Strictly speaking, that definition of framework is not very far from what we can understand by library. In order to make the difference clearer, consider the following quote from the well-known software engineering guru Martin Folwer:

A library is essentially a set of functions that you can call, these days usually organized into classes. Each call does some work and returns control to the client. A framework embodies some abstract design, with more behavior built in. In order to use it you need to insert your behavior into various places in the framework either by subclassing or by plugging in your own classes. The framework's code then calls your code at these points.
Visual explanation of the difference between library and framework

Frameworks are becoming more and more important in modern software development. They provide a capability highly desired in software-intensive systems: reusability. This way, large applications will end up consisting of layers of frameworks that cooperate with each other.

Other testing approaches

As introduced at the beginning of this section, there is no an universal definition for the different forms of testing. In this section we review some of the most commonly varieties of testing available in the literature not covered so far. For instance, when the testing process is performed to determine whether the system meets its specifications, it is known as conformance testing. When a new feature or functionality is introduced to a system (we can call it a build), the way of testing this new feature in known as progression testing. In addition to that, to check that the new introduced changes do not affect the correctness of the rest of the system, the existing test cases are exercised. This approach is commonly known as regression testing.

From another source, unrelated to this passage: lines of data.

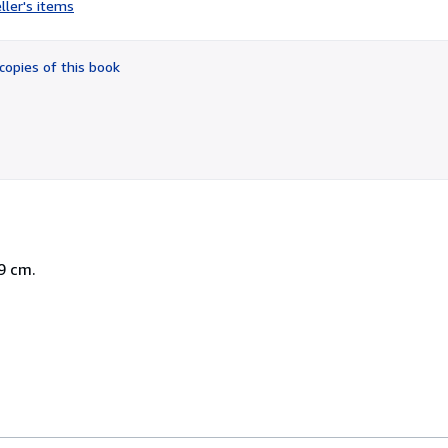
ller's items
4
out
of
copies of this book
5
stars
9 cm.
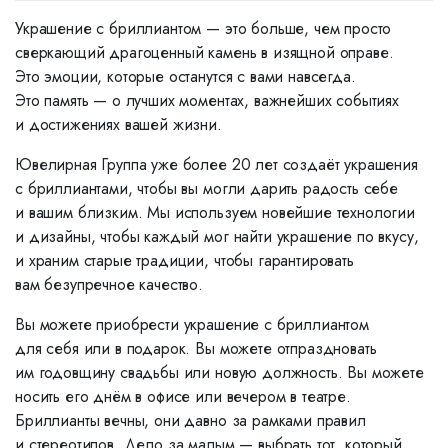
Украшение с бриллиантом — это больше, чем просто
сверкающий драгоценный камень в изящной оправе.
Это эмоции, которые останутся с вами навсегда.
Это память — о лучших моментах, важнейших событиях
и достижениях вашей жизни.
Ювелирная Группа уже более 20 лет создаёт украшения
с бриллиантами, чтобы вы могли дарить радость себе
и вашим близким. Мы используем новейшие технологии
и дизайны, чтобы каждый мог найти украшение по вкусу,
и храним старые традиции, чтобы гарантировать
вам безупречное качество.
Вы можете приобрести украшение с бриллиантом
для себя или в подарок. Вы можете отпраздновать
им годовщину свадьбы или новую должность. Вы можете
носить его днём в офисе или вечером в театре.
Бриллианты вечны, они давно за рамками правил
и стереотипов. Дело за малым — выбрать тот, который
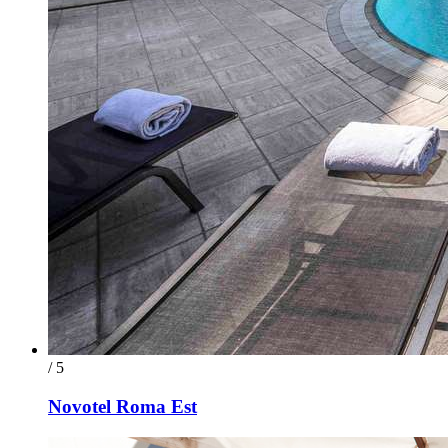
/ 5
Novotel Roma Est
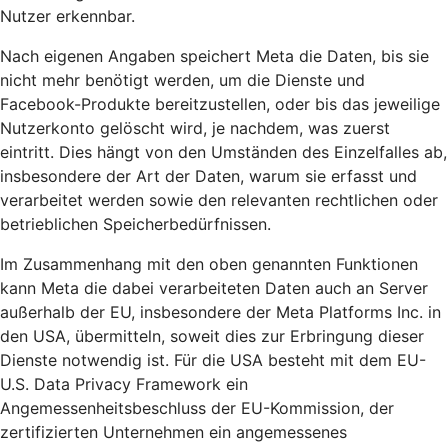
Nutzer erkennbar.
Nach eigenen Angaben speichert Meta die Daten, bis sie
nicht mehr benötigt werden, um die Dienste und
Facebook-Produkte bereitzustellen, oder bis das jeweilige
Nutzerkonto gelöscht wird, je nachdem, was zuerst
eintritt. Dies hängt von den Umständen des Einzelfalles ab,
insbesondere der Art der Daten, warum sie erfasst und
verarbeitet werden sowie den relevanten rechtlichen oder
betrieblichen Speicherbedürfnissen.
Im Zusammenhang mit den oben genannten Funktionen
kann Meta die dabei verarbeiteten Daten auch an Server
außerhalb der EU, insbesondere der Meta Platforms Inc. in
den USA, übermitteln, soweit dies zur Erbringung dieser
Dienste notwendig ist. Für die USA besteht mit dem EU-
U.S. Data Privacy Framework ein
Angemessenheitsbeschluss der EU-Kommission, der
zertifizierten Unternehmen ein angemessenes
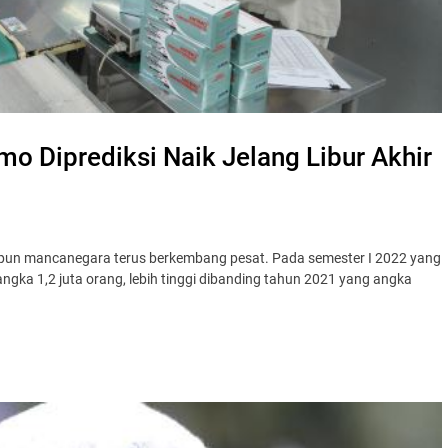
o Diprediksi Naik Jelang Libur Akhir
aupun mancanegara terus berkembang pesat. Pada semester I 2022 yang
ka 1,2 juta orang, lebih tinggi dibanding tahun 2021 yang angka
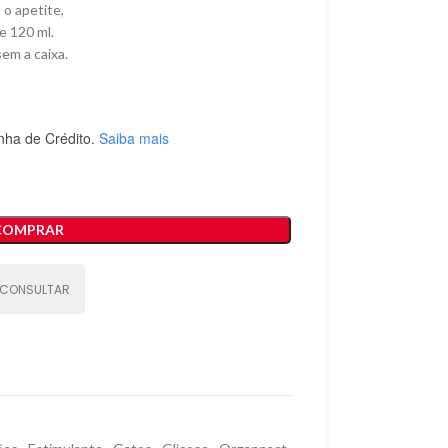
o apetite,
e 120 ml.
em a caixa.
nha de Crédito.
Saiba mais
COMPRAR
CONSULTAR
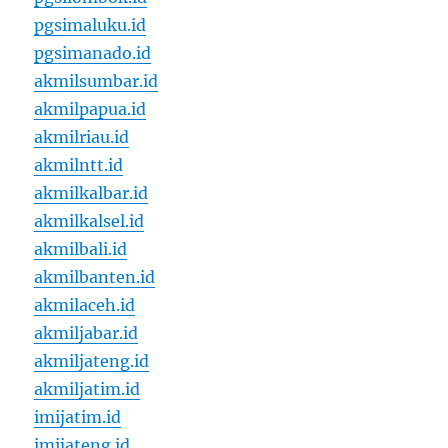
pgsimaluku.id
pgsimanado.id
akmilsumbar.id
akmilpapua.id
akmilriau.id
akmilntt.id
akmilkalbar.id
akmilkalsel.id
akmilbali.id
akmilbanten.id
akmilaceh.id
akmiljabar.id
akmiljateng.id
akmiljatim.id
imijatim.id
imijateng.id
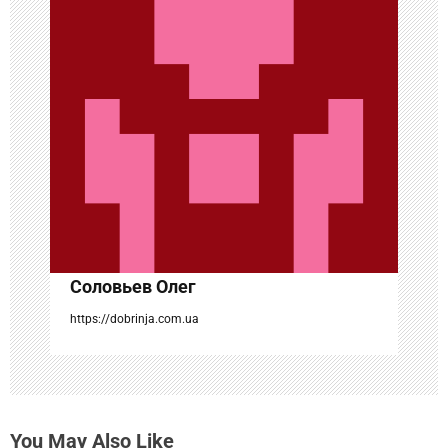
п
о
з
а
п
и
с
Соловьев Олег
я
https://dobrinja.com.ua
м
You May Also Like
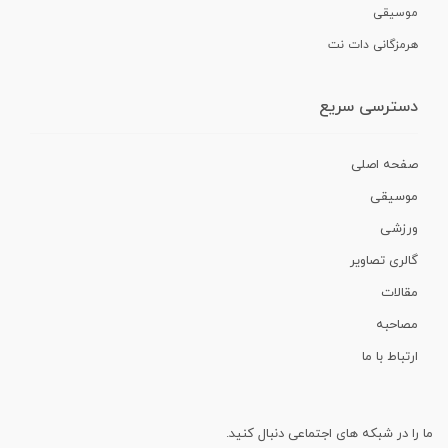
موسیقی
هرمزگانی دات نت
دسترسی سریع
صفحه اصلی
موسیقی
ورزشی
گالری تصاویر
مقالات
مصاحبه
ارتباط با ما
ما را در شبکه های اجتماعی دنبال کنید.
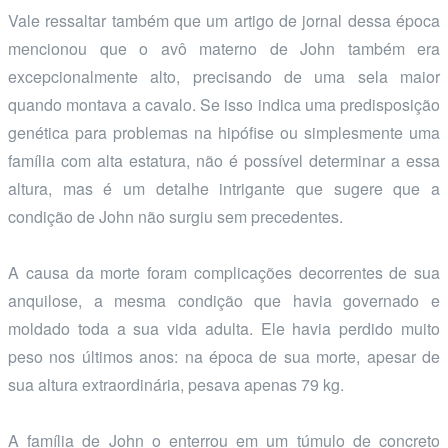
Vale ressaltar também que um artigo de jornal dessa época
mencionou que o avô materno de John também era
excepcionalmente alto, precisando de uma sela maior
quando montava a cavalo. Se isso indica uma predisposição
genética para problemas na hipófise ou simplesmente uma
família com alta estatura, não é possível determinar a essa
altura, mas é um detalhe intrigante que sugere que a
condição de John não surgiu sem precedentes.
A causa da morte foram complicações decorrentes de sua
anquilose, a mesma condição que havia governado e
moldado toda a sua vida adulta. Ele havia perdido muito
peso nos últimos anos: na época de sua morte, apesar de
sua altura extraordinária, pesava apenas 79 kg.
A família de John o enterrou em um túmulo de concreto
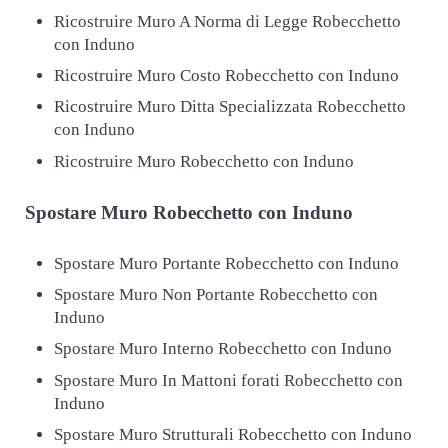
Ricostruire Muro A Norma di Legge Robecchetto
con Induno
Ricostruire Muro Costo Robecchetto con Induno
Ricostruire Muro Ditta Specializzata Robecchetto
con Induno
Ricostruire Muro Robecchetto con Induno
Spostare
Muro Robecchetto con Induno
Spostare Muro Portante Robecchetto con Induno
Spostare Muro Non Portante Robecchetto con
Induno
Spostare Muro Interno Robecchetto con Induno
Spostare Muro In Mattoni forati Robecchetto con
Induno
Spostare Muro Strutturali Robecchetto con Induno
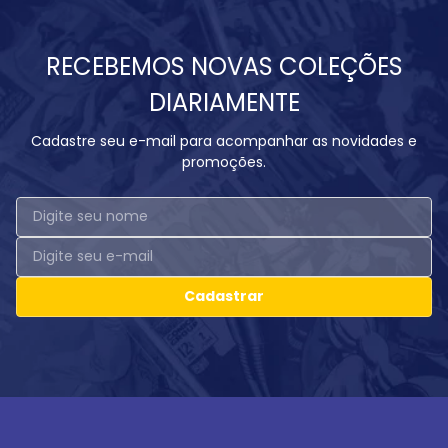
RECEBEMOS NOVAS COLEÇÕES
DIARIAMENTE
Cadastre seu e-mail para acompanhar as novidades e
promoções.
Cadastrar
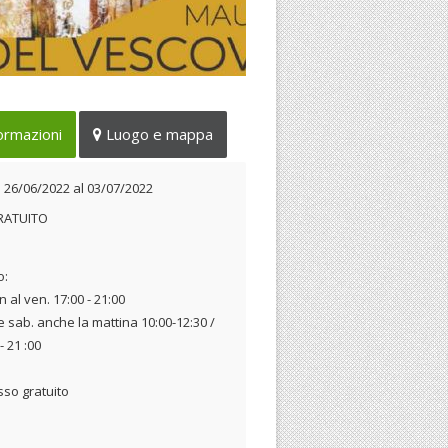
tra personale
ormazioni
Luogo e mappa
 26/06/2022 al 03/07/2022
l
26/06/2022
al
03/07/2022
RATUITO
o:
n al ven. 17:00 - 21:00
 e sab. anche la mattina 10:00-12:30 /
- 21 :00
sso gratuito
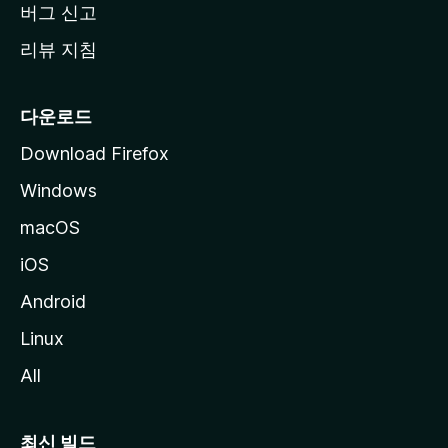
버그 신고
리뷰 지침
다운로드
Download Firefox
Windows
macOS
iOS
Android
Linux
All
최신 빌드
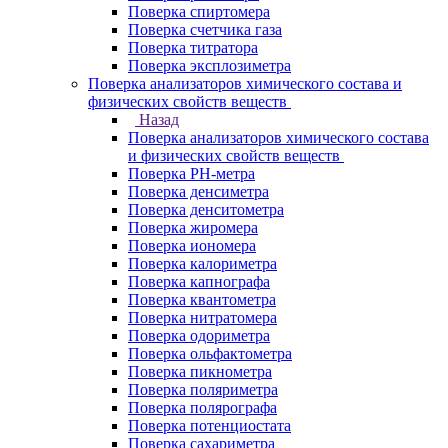
Поверка спиртомера
Поверка счетчика газа
Поверка титратора
Поверка эксплозиметра
Поверка анализаторов химического состава и
физических свойств веществ
Назад
Поверка анализаторов химического состава
и физических свойств веществ
Поверка PH-метра
Поверка денсиметра
Поверка денситометра
Поверка жиромера
Поверка иономера
Поверка калориметра
Поверка капнографа
Поверка квантометра
Поверка нитратомера
Поверка одориметра
Поверка ольфактометра
Поверка пикнометра
Поверка поляриметра
Поверка полярографа
Поверка потенциостата
Поверка сахариметра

When the system interacts with any external or third-party system, another testing could be done, known as system integration testing. This kind of testing verifies that the system is integrated to any external systems properly.

User or customer testing is a stage in the testing process in which users or customers provide input and advice for system testing. Acceptance testing is a type of user testing, but there can also be different types of user testing:

  • Alpha testing: This takes place at developers' sites, working together with the software's consumers, before it is released to external users or customers.
  • Beta testing: This takes place at customer's sites and involves testing by a group of customers who use the system at their own locations and provide feedback, before the system is released to other customers.
  • Operational testing: This is performed by the end user in its normal operating environment.

Finally, release testing refers to the process of testing a particular release of a system performed by a separate team outside the development team. The primary goal of the release testing process is to convince the supplier of the system that is good enough for use.